◆ WORK INSTRUCTIONS: All lines below are to be output exactly as they stand.

== DATASET RECORDS

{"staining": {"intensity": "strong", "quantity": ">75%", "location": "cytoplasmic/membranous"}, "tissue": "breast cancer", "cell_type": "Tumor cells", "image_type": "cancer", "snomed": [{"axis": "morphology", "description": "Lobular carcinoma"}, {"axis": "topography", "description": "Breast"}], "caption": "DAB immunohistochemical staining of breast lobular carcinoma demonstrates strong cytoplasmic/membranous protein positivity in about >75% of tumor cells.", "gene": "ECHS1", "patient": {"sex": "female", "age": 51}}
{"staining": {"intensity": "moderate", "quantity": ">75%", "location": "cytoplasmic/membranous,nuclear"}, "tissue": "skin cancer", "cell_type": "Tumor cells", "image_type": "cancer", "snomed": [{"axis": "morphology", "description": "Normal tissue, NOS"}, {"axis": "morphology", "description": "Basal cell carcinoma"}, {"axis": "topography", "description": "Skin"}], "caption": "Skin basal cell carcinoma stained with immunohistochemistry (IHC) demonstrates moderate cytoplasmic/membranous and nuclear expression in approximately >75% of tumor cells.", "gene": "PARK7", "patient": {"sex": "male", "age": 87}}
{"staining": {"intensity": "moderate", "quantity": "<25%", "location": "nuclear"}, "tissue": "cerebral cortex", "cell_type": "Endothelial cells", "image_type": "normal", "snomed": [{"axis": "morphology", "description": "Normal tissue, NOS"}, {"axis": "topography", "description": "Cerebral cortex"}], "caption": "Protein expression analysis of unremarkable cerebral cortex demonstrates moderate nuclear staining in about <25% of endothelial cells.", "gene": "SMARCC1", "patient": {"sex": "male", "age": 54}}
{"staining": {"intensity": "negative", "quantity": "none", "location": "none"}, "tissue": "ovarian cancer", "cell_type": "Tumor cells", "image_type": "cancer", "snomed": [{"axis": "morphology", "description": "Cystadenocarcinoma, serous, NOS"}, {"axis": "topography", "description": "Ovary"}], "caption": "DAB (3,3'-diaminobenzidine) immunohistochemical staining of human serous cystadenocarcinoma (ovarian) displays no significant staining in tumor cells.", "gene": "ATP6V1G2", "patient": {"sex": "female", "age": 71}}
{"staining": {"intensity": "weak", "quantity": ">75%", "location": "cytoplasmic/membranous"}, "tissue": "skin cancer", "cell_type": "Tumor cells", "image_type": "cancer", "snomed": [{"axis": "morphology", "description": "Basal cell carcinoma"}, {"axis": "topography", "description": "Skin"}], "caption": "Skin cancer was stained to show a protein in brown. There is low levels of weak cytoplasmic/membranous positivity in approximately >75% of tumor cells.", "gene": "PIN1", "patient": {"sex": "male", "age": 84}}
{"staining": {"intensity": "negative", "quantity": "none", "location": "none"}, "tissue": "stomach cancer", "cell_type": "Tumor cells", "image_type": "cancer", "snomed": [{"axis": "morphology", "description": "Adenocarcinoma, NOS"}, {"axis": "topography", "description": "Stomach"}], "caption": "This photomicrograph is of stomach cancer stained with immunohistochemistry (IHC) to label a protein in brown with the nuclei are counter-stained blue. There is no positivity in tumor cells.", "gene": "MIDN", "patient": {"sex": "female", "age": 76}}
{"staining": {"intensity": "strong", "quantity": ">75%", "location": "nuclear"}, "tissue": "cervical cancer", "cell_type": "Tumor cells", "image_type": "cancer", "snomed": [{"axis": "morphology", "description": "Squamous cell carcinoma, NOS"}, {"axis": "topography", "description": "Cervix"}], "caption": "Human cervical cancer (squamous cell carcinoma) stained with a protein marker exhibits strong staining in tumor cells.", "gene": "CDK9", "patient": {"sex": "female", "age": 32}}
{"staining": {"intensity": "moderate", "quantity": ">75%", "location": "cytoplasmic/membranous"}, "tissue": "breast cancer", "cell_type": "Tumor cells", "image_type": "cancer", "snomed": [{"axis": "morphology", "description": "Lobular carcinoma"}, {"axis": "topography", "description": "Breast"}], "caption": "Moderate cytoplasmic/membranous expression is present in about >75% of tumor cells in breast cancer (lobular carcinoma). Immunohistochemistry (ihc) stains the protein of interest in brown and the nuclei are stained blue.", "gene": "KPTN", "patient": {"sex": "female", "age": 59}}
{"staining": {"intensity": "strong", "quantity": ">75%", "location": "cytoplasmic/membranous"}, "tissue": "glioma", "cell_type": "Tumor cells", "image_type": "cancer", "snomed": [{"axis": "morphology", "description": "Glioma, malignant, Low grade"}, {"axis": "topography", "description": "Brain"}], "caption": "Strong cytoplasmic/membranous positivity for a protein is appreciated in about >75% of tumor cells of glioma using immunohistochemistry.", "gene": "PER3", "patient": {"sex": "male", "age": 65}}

====

◆ RESULT FOR THIS EXERCISE:
{"staining": {"intensity": "strong", "quantity": ">75%", "location": "cytoplasmic/membranous"}, "tissue": "breast cancer", "cell_type": "Tumor cells", "image_type": "cancer", "snomed": [{"axis": "morphology", "description": "Lobular carcinoma"}, {"axis": "topography", "description": "Breast"}], "caption": "DAB immunohistochemical staining of breast lobular carcinoma demonstrates strong cytoplasmic/membranous protein positivity in about >75% of tumor cells.", "gene": "ECHS1", "patient": {"sex": "female", "age": 51}}
{"staining": {"intensity": "moderate", "quantity": ">75%", "location": "cytoplasmic/membranous,nuclear"}, "tissue": "skin cancer", "cell_type": "Tumor cells", "image_type": "cancer", "snomed": [{"axis": "morphology", "description": "Normal tissue, NOS"}, {"axis": "morphology", "description": "Basal cell carcinoma"}, {"axis": "topography", "description": "Skin"}], "caption": "Skin basal cell carcinoma stained with immunohistochemistry (IHC) demonstrates moderate cytoplasmic/membranous and nuclear expression in approximately >75% of tumor cells.", "gene": "PARK7", "patient": {"sex": "male", "age": 87}}
{"staining": {"intensity": "moderate", "quantity": "<25%", "location": "nuclear"}, "tissue": "cerebral cortex", "cell_type": "Endothelial cells", "image_type": "normal", "snomed": [{"axis": "morphology", "description": "Normal tissue, NOS"}, {"axis": "topography", "description": "Cerebral cortex"}], "caption": "Protein expression analysis of unremarkable cerebral cortex demonstrates moderate nuclear staining in about <25% of endothelial cells.", "gene": "SMARCC1", "patient": {"sex": "male", "age": 54}}
{"staining": {"intensity": "negative", "quantity": "none", "location": "none"}, "tissue": "ovarian cancer", "cell_type": "Tumor cells", "image_type": "cancer", "snomed": [{"axis": "morphology", "description": "Cystadenocarcinoma, serous, NOS"}, {"axis": "topography", "description": "Ovary"}], "caption": "DAB (3,3'-diaminobenzidine) immunohistochemical staining of human serous cystadenocarcinoma (ovarian) displays no significant staining in tumor cells.", "gene": "ATP6V1G2", "patient": {"sex": "female", "age": 71}}
{"staining": {"intensity": "weak", "quantity": ">75%", "location": "cytoplasmic/membranous"}, "tissue": "skin cancer", "cell_type": "Tumor cells", "image_type": "cancer", "snomed": [{"axis": "morphology", "description": "Basal cell carcinoma"}, {"axis": "topography", "description": "Skin"}], "caption": "Skin cancer was stained to show a protein in brown. There is low levels of weak cytoplasmic/membranous positivity in approximately >75% of tumor cells.", "gene": "PIN1", "patient": {"sex": "male", "age": 84}}
{"staining": {"intensity": "negative", "quantity": "none", "location": "none"}, "tissue": "stomach cancer", "cell_type": "Tumor cells", "image_type": "cancer", "snomed": [{"axis": "morphology", "description": "Adenocarcinoma, NOS"}, {"axis": "topography", "description": "Stomach"}], "caption": "This photomicrograph is of stomach cancer stained with immunohistochemistry (IHC) to label a protein in brown with the nuclei are counter-stained blue. There is no positivity in tumor cells.", "gene": "MIDN", "patient": {"sex": "female", "age": 76}}
{"staining": {"intensity": "strong", "quantity": ">75%", "location": "nuclear"}, "tissue": "cervical cancer", "cell_type": "Tumor cells", "image_type": "cancer", "snomed": [{"axis": "morphology", "description": "Squamous cell carcinoma, NOS"}, {"axis": "topography", "description": "Cervix"}], "caption": "Human cervical cancer (squamous cell carcinoma) stained with a protein marker exhibits strong staining in tumor cells.", "gene": "CDK9", "patient": {"sex": "female", "age": 32}}
{"staining": {"intensity": "moderate", "quantity": ">75%", "location": "cytoplasmic/membranous"}, "tissue": "breast cancer", "cell_type": "Tumor cells", "image_type": "cancer", "snomed": [{"axis": "morphology", "description": "Lobular carcinoma"}, {"axis": "topography", "description": "Breast"}], "caption": "Moderate cytoplasmic/membranous expression is present in about >75% of tumor cells in breast cancer (lobular carcinoma). Immunohistochemistry (ihc) stains the protein of interest in brown and the nuclei are stained blue.", "gene": "KPTN", "patient": {"sex": "female", "age": 59}}
{"staining": {"intensity": "strong", "quantity": ">75%", "location": "cytoplasmic/membranous"}, "tissue": "glioma", "cell_type": "Tumor cells", "image_type": "cancer", "snomed": [{"axis": "morphology", "description": "Glioma, malignant, Low grade"}, {"axis": "topography", "description": "Brain"}], "caption": "Strong cytoplasmic/membranous positivity for a protein is appreciated in about >75% of tumor cells of glioma using immunohistochemistry.", "gene": "PER3", "patient": {"sex": "male", "age": 65}}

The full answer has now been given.